His cool mockery fired her indignation. “Quite the contrary. I’m going to the party. You are not. You are cold and uncaring.”
He put his arms into his coat as if he hadn’t heard her.
“You had me get a child for you when you didn’t intend to keep her—”
“Him. I wanted a lad, remember?” From a drawer in his cabinet he removed a black silk scarf and collar.
“You don’t intend to adopt Beth, do you?”
“You always knew that.”
“Yes, and I’m damned for going along with your despicable scheme. I knew better, but I—”
“You wanted the money.” He picked up his boots and showed them and the neckwear to her. “I’ll go downstairs and find my valet to help me don these. I would ask you, but your resentment is too large for you to get close.”
He left her standing there, swallowing hard and not crying.
He opened the door all the way. “Blast!” Stepping out, he stared down the corridor.
“What?” she asked.
“Beth,” he said.
It took her a moment to realize the door had been partially open. She forgot her own troubles. She swallowed. Dear God, Beth had come seeking comfort or to show off or just to tell them it was time, and she must have asked a servant and found them—and heard them talk about her hopes and how they were never anything but foolishness.
Rushing to the door, she looked out at the empty corridor, then up at him, sick with worry and horror.
“She’ll understand,” Kerrich said with pigheaded nonchalance. “She’ll be fine. What time will she be presented to Her Majesty?”
“Six o’ the clock. You mean you aren’t going after Beth? You hurt her!”
“I’d say we both hurt her.” He groped for his pocket watch, then strode over and plucked it from his jewel case and looked at it. “I’ll do everything in my power to make it to the palace—but I have to go.”
She could scarcely breathe for disappointment. “How does a man like you look at himself in the mirror?

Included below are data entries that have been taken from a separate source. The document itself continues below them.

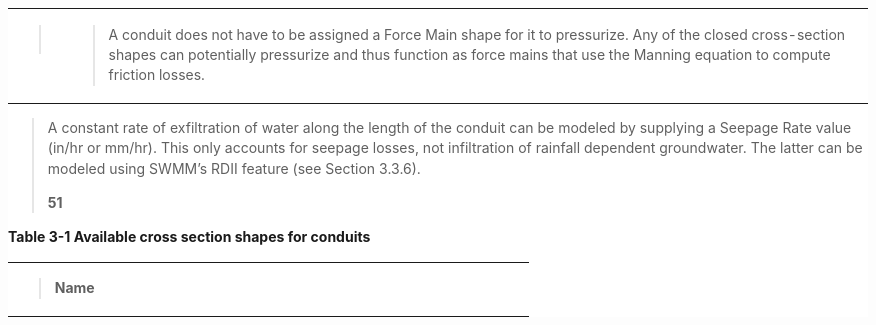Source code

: <table>
<colgroup>
<col style="width: 5%" />
<col style="width: 94%" />
</colgroup>
<tbody>
<tr class="odd">
<td><blockquote>
<p><img src="./media/image35.png" style="width:0.17708in;height:0.25in" /></p>
</blockquote></td>
<td><blockquote>
<p>A conduit does not have to be assigned a Force Main shape for it to pressurize. Any of the closed cross-section shapes can potentially pressurize and thus function as force mains that use the Manning equation to compute friction losses.</p>
</blockquote></td>
</tr>
</tbody>
</table>

> A constant rate of exfiltration of water along the length of the conduit can be modeled by supplying a Seepage Rate value (in/hr or mm/hr). This only accounts for seepage losses, not infiltration of rainfall dependent groundwater. The latter can be modeled using SWMM’s RDII feature (see Section 3.3.6).
>
> **51**

**Table 3-1 Available cross section shapes for conduits**

<table>
<colgroup>
<col style="width: 18%" />
<col style="width: 16%" />
<col style="width: 2%" />
<col style="width: 13%" />
<col style="width: 18%" />
<col style="width: 16%" />
<col style="width: 14%" />
</colgroup>
<tbody>
<tr class="odd">
<td><blockquote>
<p><strong>Name</strong></p>
</blockquote></td>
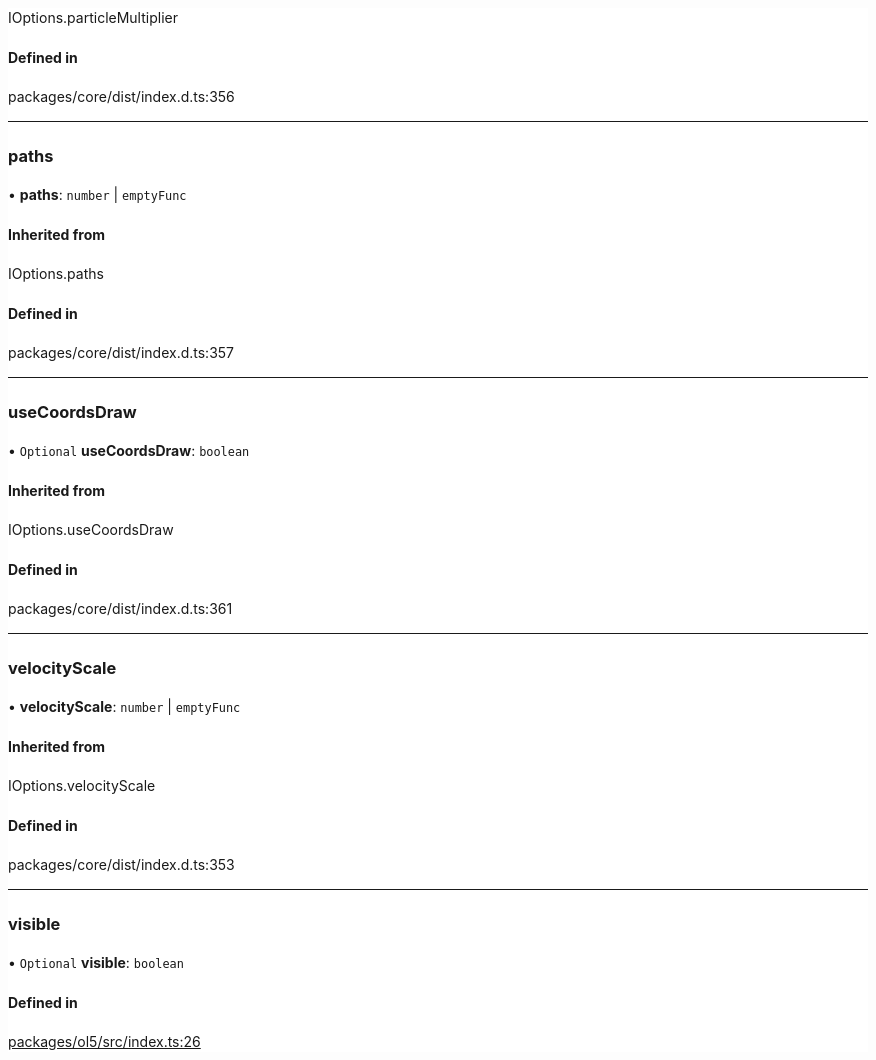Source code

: IOptions.particleMultiplier

#### Defined in

packages/core/dist/index.d.ts:356

___

### paths

• **paths**: `number` \| `emptyFunc`

#### Inherited from

IOptions.paths

#### Defined in

packages/core/dist/index.d.ts:357

___

### useCoordsDraw

• `Optional` **useCoordsDraw**: `boolean`

#### Inherited from

IOptions.useCoordsDraw

#### Defined in

packages/core/dist/index.d.ts:361

___

### velocityScale

• **velocityScale**: `number` \| `emptyFunc`

#### Inherited from

IOptions.velocityScale

#### Defined in

packages/core/dist/index.d.ts:353

___

### visible

• `Optional` **visible**: `boolean`

#### Defined in

[packages/ol5/src/index.ts:26](https://github.com/sakitam-fdd/wind-layer/blob/a0de2bd/packages/ol5/src/index.ts#L26)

You are like my father.” r />
He stared at her as if he didn’t know her, then took her by the arm and inexorably pulled her toward him. Looking down into her eyes, he said, “And you’re like my mother. You don’t know a diamond when you hold it in your hand.”
Chapter 25
“We didn’t believe the young man could be so violent, my lord.”
Kerrich stared at Mr. Gordon, agent for the government, in absolute disbelief. “So you let Athersmith get away?”
“He had a pistol! We weren’t prepared! Who would have thought that in broad daylight so bold a thievery could take place!” Given a listener, the makeshift guard would go on making excuses for hours. “He just walked right in. He loaded up paper to print banknotes. He took our ink! Then when we apprehended him, he shot at us.”
“A single shot pistol?”
“Indeed!”
“If it was empty, what further harm could he do?”
“He was waving another! Besides, people were in the lobby! Customers were at the windows. The bullet knocked a chip out of the venerable statue at the end of the lobby!” That was clearly the greatest indignation.
Luckily Moulton walked into the now-deserted lobby of the Bank of England before Kerrich gave in to his urge to strangle Mr. Gordon. Kerrich left the man without apology, and speaking in an undertone to Moulton, mocked the man’s feeble defense. “Yes. Who would think they would want to steal from a place where they store money?”
“I did warn you, my lord, of the government men’s pathetic inefficiency,” Moulton said. “If they had consented to warn the regular guards, none of this would have happened.”
“They didn’t give warning to the bank’s guards?”
Moulton smiled in a fed-up manner. “It is the government, sir.”
Kerrich strode with Moulton outside the bank building on Threadneedle Street. Leaning his hand on one of the mighty columns, he took a breath of fresh air and asked, “What information did you glean?”